Indian stocks declined, paring a monthly gain, on concern faster-than-expected economic growth may dissuade the central bank from cutting the highest interest rates in the region.
The BSE India Sensitive Index (SENSEX) retreated 0.9 percent to 17,380.75 at the close in Mumbai, trimming the monthly gain to 0.8 percent. The gauge dropped 2.3 percent this week, ending a four-week advance. Hindustan Unilever Ltd. (HUVR), the biggest home products maker, ITC Ltd. (ITC), the largest cigarette company, and Tata Consultancy Services Ltd. (TCS), the top software exporter, dropped from record highs.
Gross domestic product expanded 5.5 percent in the June quarter, beating the 5.2 percent gain estimated in a Bloomberg survey of 39 analysts. The data may fail to ease pressure on Prime Minister Manmohan Singh to revive a development agenda hampered by graft allegations and political gridlock, as price pressures keep the central bank from paring rates further.
“The RBI will argue high rates have not impacted growth and that the government has to get inflation under control,” Andrew Holland, chief executive officer of investment advisory at Ambit Capital in Mumbai, said by e-mail. “Stocks will head down and look at what happens globally in the next few weeks.”
Policy makers must reduce the inflation rate by about 2 percentage points, RBI Governor Duvvuri Subbarao said Aug. 27. Inflation has averaged more than 7 percent in 2012, fanned by food costs and a 17 percent decline in the rupee against the dollar in the past year that made imports such as oil costlier. A below-average monsoon threatens to exacerbate price increases and weigh on growth by crimping farm output.

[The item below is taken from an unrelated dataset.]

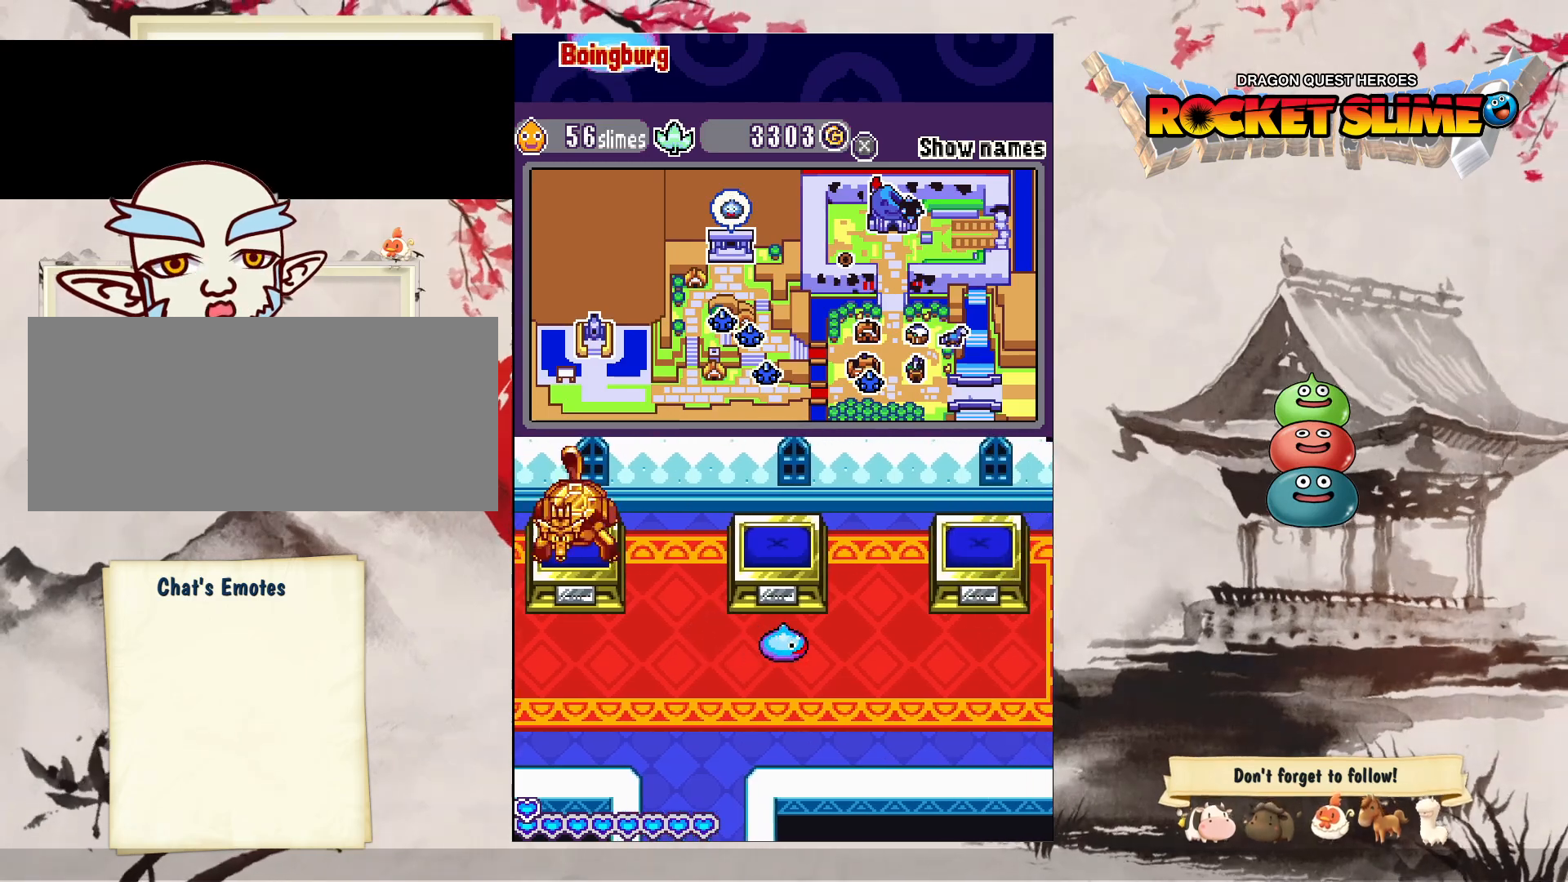
{"dt_ms": 500, "buttons": ["DPAD_LEFT"], "left_stick": "center", "right_stick": "center", "events": [[367, "DPAD_RIGHT", "up"], [417, "DPAD_LEFT", "down"]]}
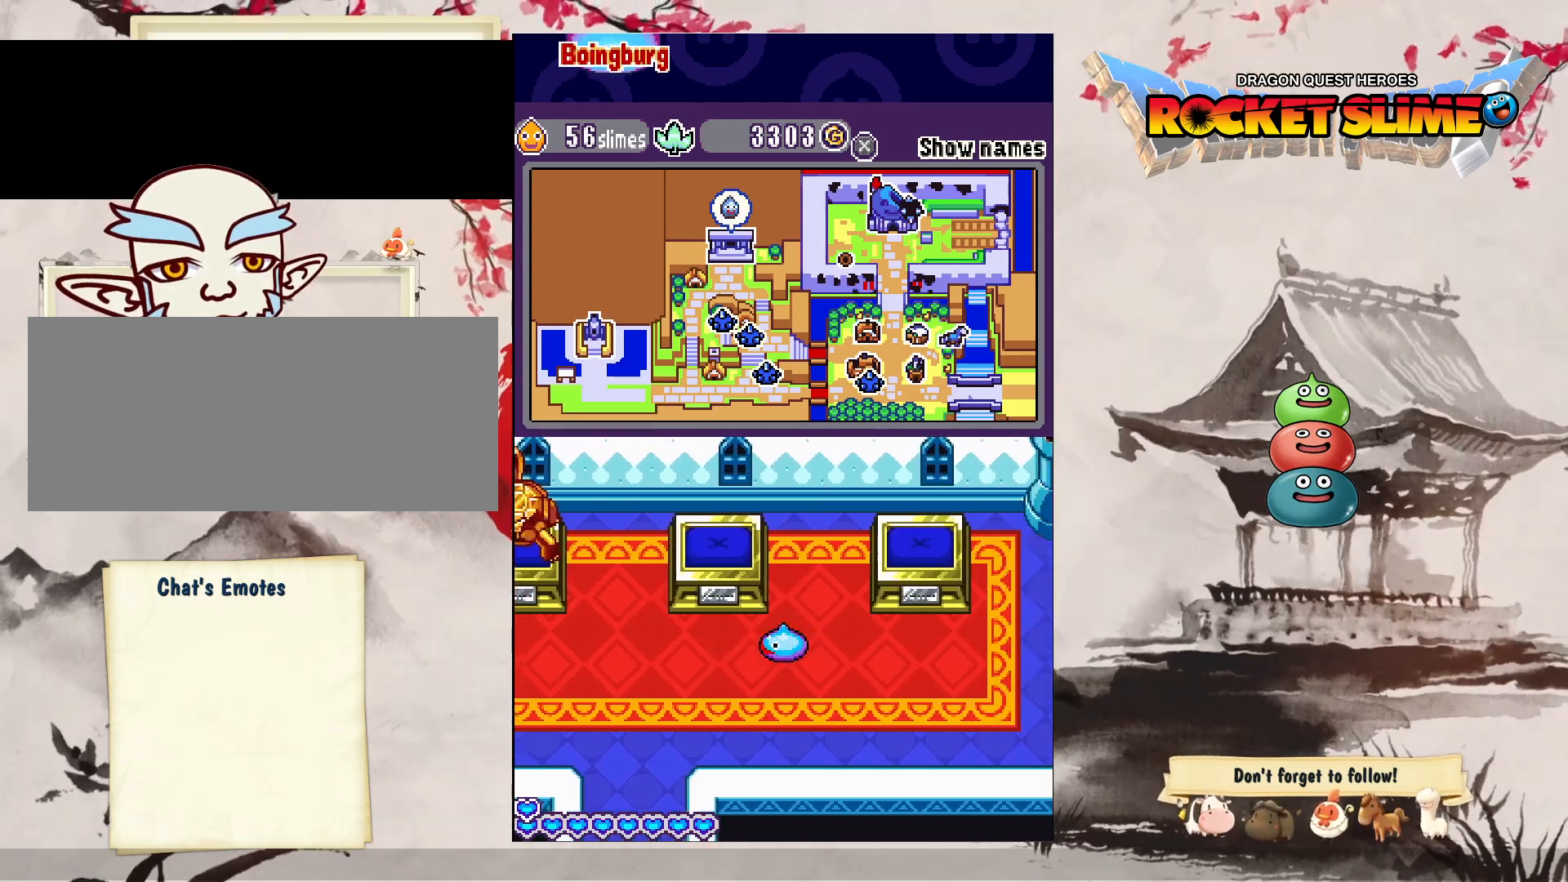
{"dt_ms": 500, "buttons": ["DPAD_LEFT"], "left_stick": "center", "right_stick": "center", "events": [[267, "DPAD_UP", "down"], [433, "DPAD_UP", "up"]]}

The wholesale-price index rose 6.87 percent last month from a year earlier, the fastest inflation in the BRIC group, even as the pace eased to a 32-month low. India also faces record borrowing needs to plug the widest BRIC budget deficit and a trade shortfall that has pressured the rupee.
India is “somewhat of an outlier in the world” as price increases remain above a comfort level of about 5 percent even as economic growth cools, according to Governor Subbarao. He left borrowing costs unchanged at 8 percent in July for a second meeting, after a 0.5 percentage point cut on April 17.
The main opposition party stalled parliament for an eighth day today, demanding the prime minister to quit after the chief auditor Aug. 17 found the government may have lost $33 billion awarding coalfields without holding auctions. The government was relying upon the parliamentary session to end two years of policy gridlock to stoke economic growth from the slowest pace in three years.
BNP Paribas SA cut its rating on Indian stocks to neutral from overweight in a report Aug. 27 on concerns that persistent inflation and policy deadlock will hurt growth until a new government is formed in 2014.
The Sensex has still gained 12.5 percent this year, helped by the biggest overseas equity flows among 10 Asian markets tracked by Bloomberg. Foreign funds bought a net $449.5 million of stocks yesterday, the 23rd straight day of purchases, taking their investments this year to $12.3 billion, according to data from the regulator. That’s the longest stretch of net buying since a record 41-day streak through Oct. 27, 2010, according to data compiled by Bloomberg.
India VIX, which measures the cost of protection against losses in the S&P CNX Nifty Index, surged 3.8 percent to 17.30. The Nifty index lost 1.1 percent to 5,258.50 and its September futures settled at 5,291.65. The BSE-200 Index lost 0.6 percent to 2,134.32. India’s top two bourses traded 1 billion shares yesterday, the highest since July 26 and 17 percent more than the 12-month daily average of 888 million.
Hindustan Unilever slid 2.6 percent to 515.1 rupees. ITC lost 1.1 percent to 267.65 rupees, ending a seven-day rally. Tata Consultancy Services fell 1.7 percent to 1,343.75.
NTPC dropped 2 percent to 168.05 rupees. The company cut its investment plan to 500 billion rupees in a five-year period ending 2017 compared with 2 trillion rupees earlier, Business Standard reported, citing a company official it didn’t identify.